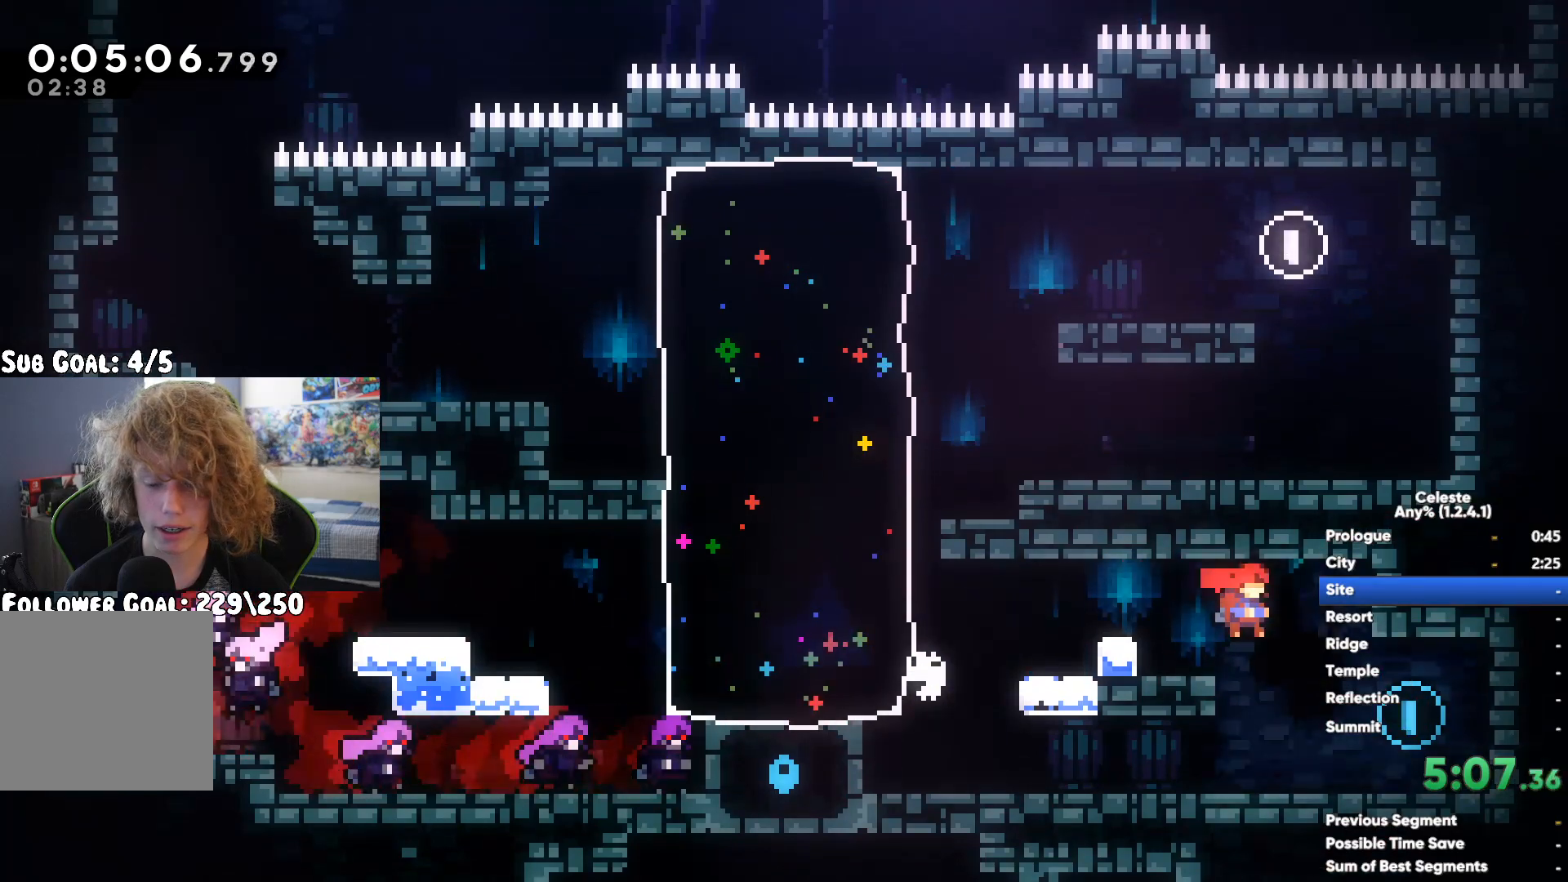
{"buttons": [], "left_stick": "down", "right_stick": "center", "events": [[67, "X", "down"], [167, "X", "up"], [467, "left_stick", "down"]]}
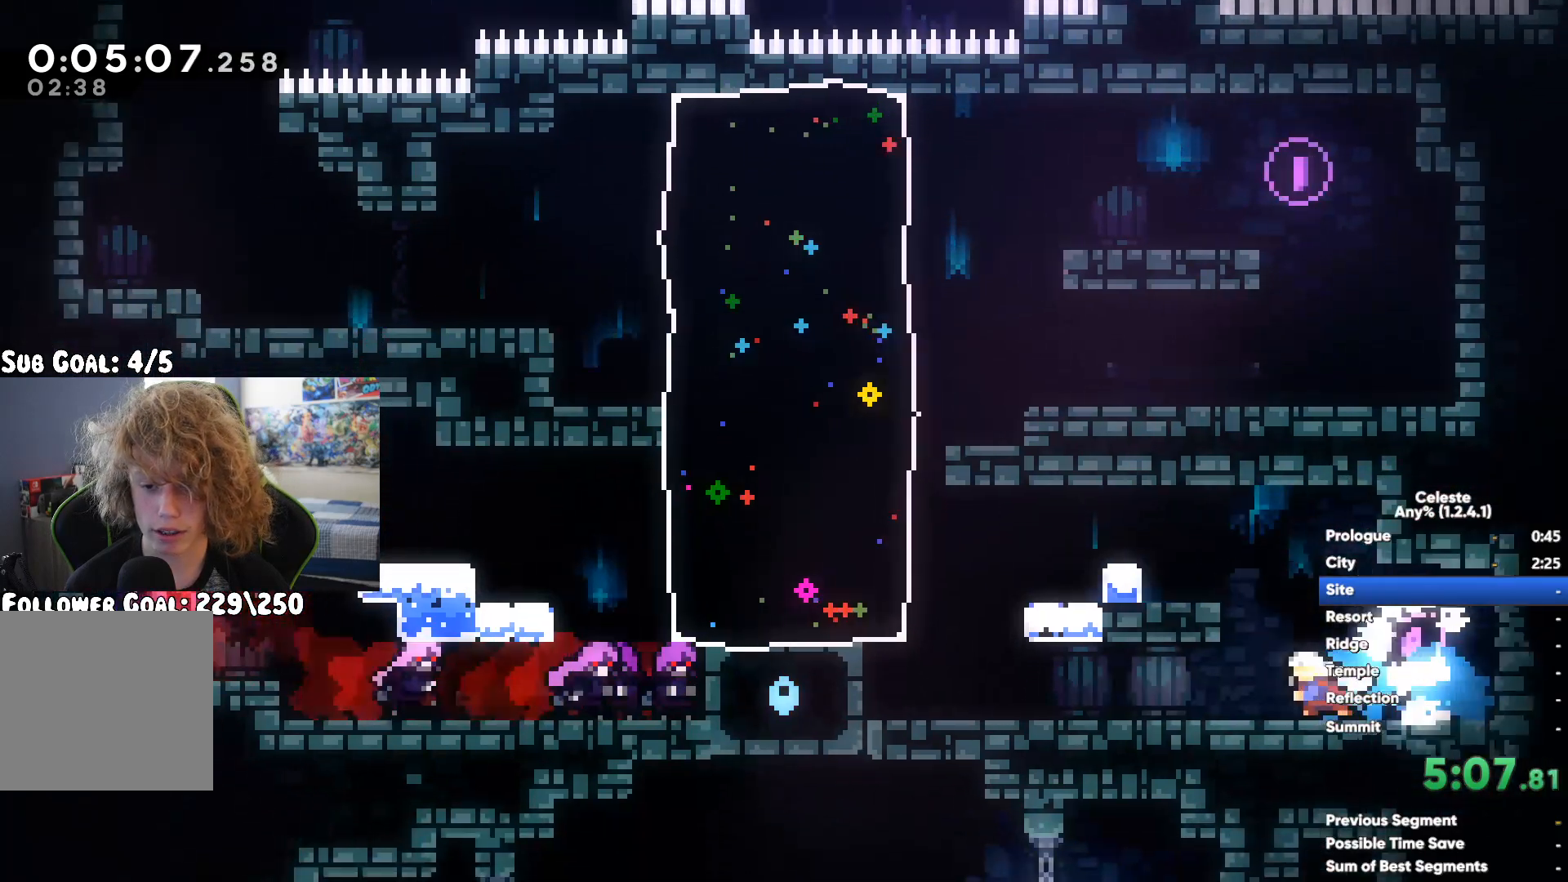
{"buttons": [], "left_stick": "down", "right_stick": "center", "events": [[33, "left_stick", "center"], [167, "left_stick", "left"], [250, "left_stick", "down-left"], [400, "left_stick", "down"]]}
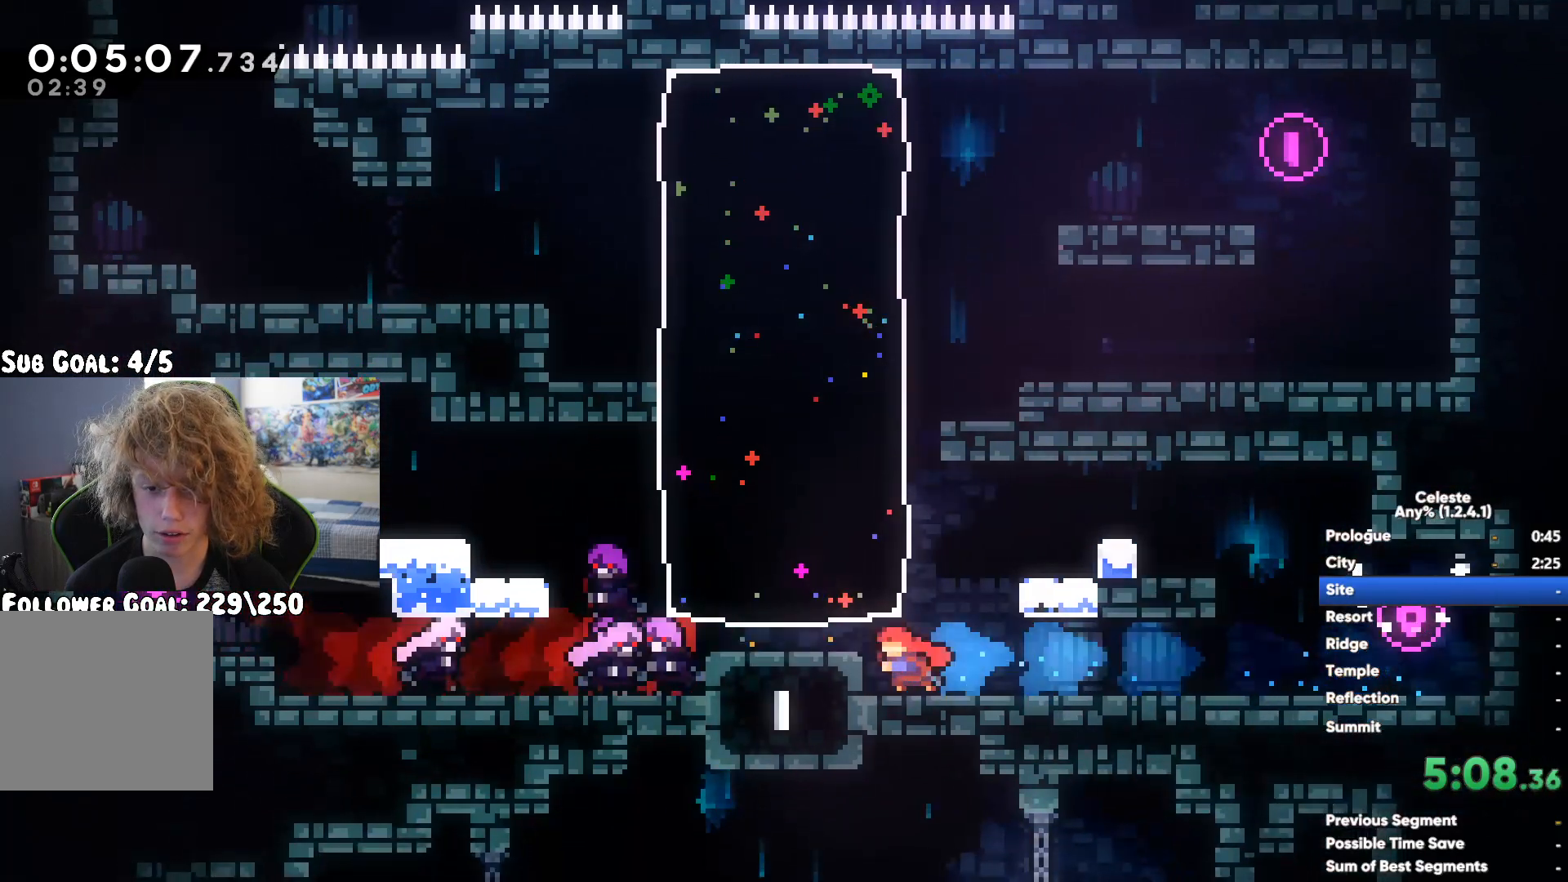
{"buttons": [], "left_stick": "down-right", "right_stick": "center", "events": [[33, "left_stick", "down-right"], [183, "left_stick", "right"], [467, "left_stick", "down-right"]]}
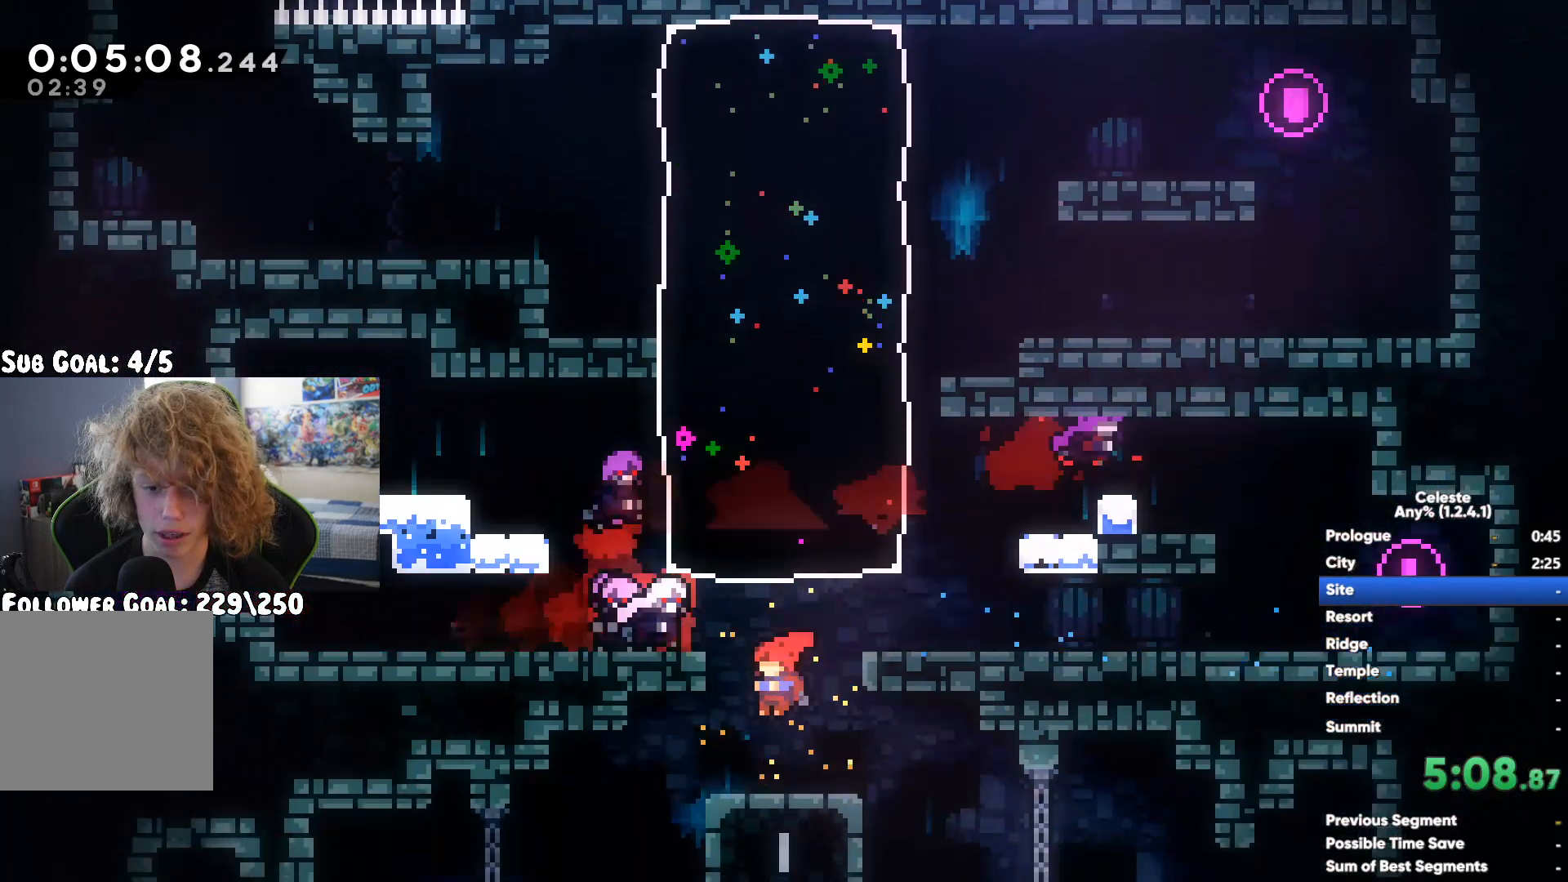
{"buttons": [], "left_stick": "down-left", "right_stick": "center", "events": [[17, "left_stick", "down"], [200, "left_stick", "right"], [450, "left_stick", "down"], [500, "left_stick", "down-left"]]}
************
*TRY IT*. Since the pictures are not wanted, repeat only the rest of the material, exactly as given.

*FINAL ANSWER*.
{"buttons": [], "left_stick": "down", "right_stick": "center", "events": [[67, "X", "down"], [167, "X", "up"], [467, "left_stick", "down"]]}
{"buttons": [], "left_stick": "down", "right_stick": "center", "events": [[33, "left_stick", "center"], [167, "left_stick", "left"], [250, "left_stick", "down-left"], [400, "left_stick", "down"]]}
{"buttons": [], "left_stick": "down-right", "right_stick": "center", "events": [[33, "left_stick", "down-right"], [183, "left_stick", "right"], [467, "left_stick", "down-right"]]}
{"buttons": [], "left_stick": "down-left", "right_stick": "center", "events": [[17, "left_stick", "down"], [200, "left_stick", "right"], [450, "left_stick", "down"], [500, "left_stick", "down-left"]]}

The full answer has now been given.